Fetal Alcohol Spectrum Disorder

FASD

Alcohol and drug abuse is neither recent nor is the monopoly of a particular class or race. Opium use, for example, was quite common in high society in Victorian England: Browning, Byron, Dickens, Keats all took opium. My grandfather was a horse veterinarian in the Russia-Japan War of 1900’s. When he came back he was a heroin addict. Probably he had PTSD in today’s terms, exacerbated by easy access to the drug. He failed in everything he tried in civilian life, and remained a proud but bitter man.

At the SACPA on April 19th, Sabrina Hacker confirmed something I had long suspected. She said, “The problem of Fetal Alcoholic Spectrum Disorder (FASD) is much greater than previously thought.” It is not limited to one racial group or a class. When I volunteered in a program for handicapped children, I met children with FASD from white middle class families. However, its omnipresence has been hidden from the public.

The speaker informed us that the tragic consequence of parents’ foolhardiness was ubiquitous. They are called in different names like “attention deficit disorder” or something similar. In Alberta , she said, 40% of pregnancies are reportedly unplanned, and among them as many as 11% may have FASD. Two major risk groups are post-secondary students enjoying newly-found freedom, and those who live in farming communities who go out after hard day’s work where alcohol is often the only entertainment. ( Herald, April 20, p.A4)

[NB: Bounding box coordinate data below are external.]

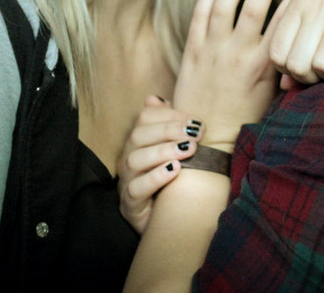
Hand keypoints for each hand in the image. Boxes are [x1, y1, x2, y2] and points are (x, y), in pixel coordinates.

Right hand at [117, 95, 200, 234]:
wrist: (169, 224)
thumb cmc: (174, 182)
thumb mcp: (177, 152)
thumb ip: (170, 125)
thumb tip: (155, 99)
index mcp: (139, 142)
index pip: (145, 118)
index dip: (170, 115)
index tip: (196, 121)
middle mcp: (129, 159)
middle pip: (138, 135)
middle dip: (169, 130)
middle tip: (196, 133)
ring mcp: (127, 183)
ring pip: (135, 160)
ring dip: (164, 151)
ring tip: (189, 150)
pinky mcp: (130, 206)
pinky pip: (136, 189)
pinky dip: (155, 177)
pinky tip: (175, 170)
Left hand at [172, 0, 291, 147]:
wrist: (207, 141)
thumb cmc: (245, 119)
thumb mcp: (272, 93)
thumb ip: (282, 62)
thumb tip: (302, 37)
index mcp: (264, 65)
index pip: (285, 19)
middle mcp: (239, 53)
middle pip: (256, 3)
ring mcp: (213, 50)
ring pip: (226, 2)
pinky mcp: (193, 50)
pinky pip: (200, 13)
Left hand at [268, 0, 323, 84]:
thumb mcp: (316, 1)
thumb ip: (297, 38)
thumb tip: (284, 86)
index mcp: (300, 3)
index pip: (277, 54)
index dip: (290, 70)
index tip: (308, 64)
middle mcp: (317, 7)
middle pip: (297, 65)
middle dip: (312, 77)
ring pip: (323, 64)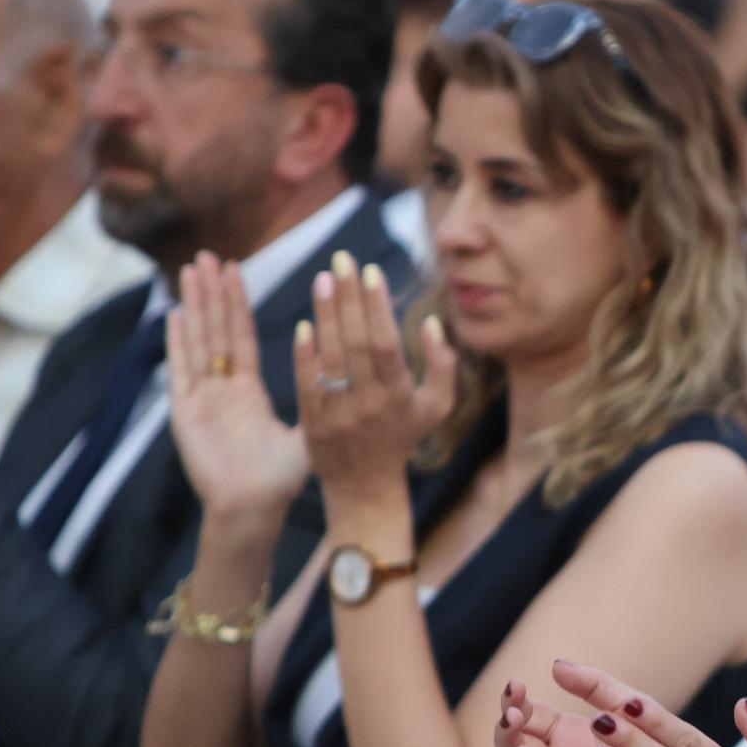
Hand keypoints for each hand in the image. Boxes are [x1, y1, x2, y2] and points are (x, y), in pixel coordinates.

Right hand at [167, 252, 306, 524]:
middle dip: (212, 293)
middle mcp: (221, 389)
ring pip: (197, 341)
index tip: (236, 269)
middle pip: (216, 330)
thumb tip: (346, 380)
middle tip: (209, 255)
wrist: (252, 509)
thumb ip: (318, 404)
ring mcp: (200, 398)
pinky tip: (175, 314)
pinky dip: (178, 342)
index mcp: (248, 391)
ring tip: (191, 270)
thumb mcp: (304, 434)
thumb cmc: (279, 481)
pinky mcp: (186, 412)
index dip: (237, 304)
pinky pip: (182, 370)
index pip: (241, 336)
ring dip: (194, 306)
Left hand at [297, 250, 455, 507]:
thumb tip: (430, 323)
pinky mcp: (313, 424)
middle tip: (340, 260)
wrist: (365, 486)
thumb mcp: (436, 407)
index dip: (378, 307)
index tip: (370, 272)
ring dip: (326, 317)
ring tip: (322, 279)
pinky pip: (307, 385)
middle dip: (349, 299)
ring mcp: (339, 414)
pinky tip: (303, 326)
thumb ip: (443, 365)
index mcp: (400, 396)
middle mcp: (369, 403)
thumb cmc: (402, 438)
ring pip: (331, 359)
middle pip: (357, 344)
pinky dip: (304, 357)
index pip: (386, 344)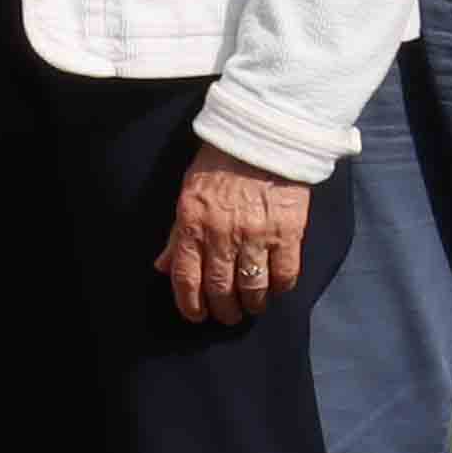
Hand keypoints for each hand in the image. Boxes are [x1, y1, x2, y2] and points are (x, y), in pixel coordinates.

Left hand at [159, 153, 310, 328]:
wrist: (262, 136)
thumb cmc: (220, 164)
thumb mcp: (188, 194)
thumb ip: (176, 234)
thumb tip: (163, 267)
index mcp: (193, 224)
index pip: (186, 277)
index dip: (190, 304)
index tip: (197, 316)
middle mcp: (222, 234)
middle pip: (220, 289)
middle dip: (223, 310)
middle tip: (228, 315)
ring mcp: (257, 234)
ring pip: (253, 287)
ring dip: (252, 304)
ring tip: (252, 306)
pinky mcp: (288, 231)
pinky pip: (285, 273)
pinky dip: (280, 287)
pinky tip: (277, 288)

Furthermore, racism lets us ignore the problem, and makes us delusional : “Not our problem.” The whole society is in denial consequently exposing all of us to risk. If we need to eradicate a tragedy like FASD, we must get out of the misconception based on racial stereotype and own the problem as our own and educate ourselves. The First Nations acknowledge the problem and are speaking out.

Harm from substance abuse had been around but was ignored. It was only when it became apparent among working class and Chinese immigrants affecting productivity and social order, it became illegal. Still the better-off class gets away free. Attempts to hide the problem as something found only among a certain race or class, and by criminalizing it, expose the general public to danger; such as today’s opioid crisis. We should treat it as a public health issue without stigma attached; like we do with alcohol and tobacco use. Class-ism and Racism harm all of us.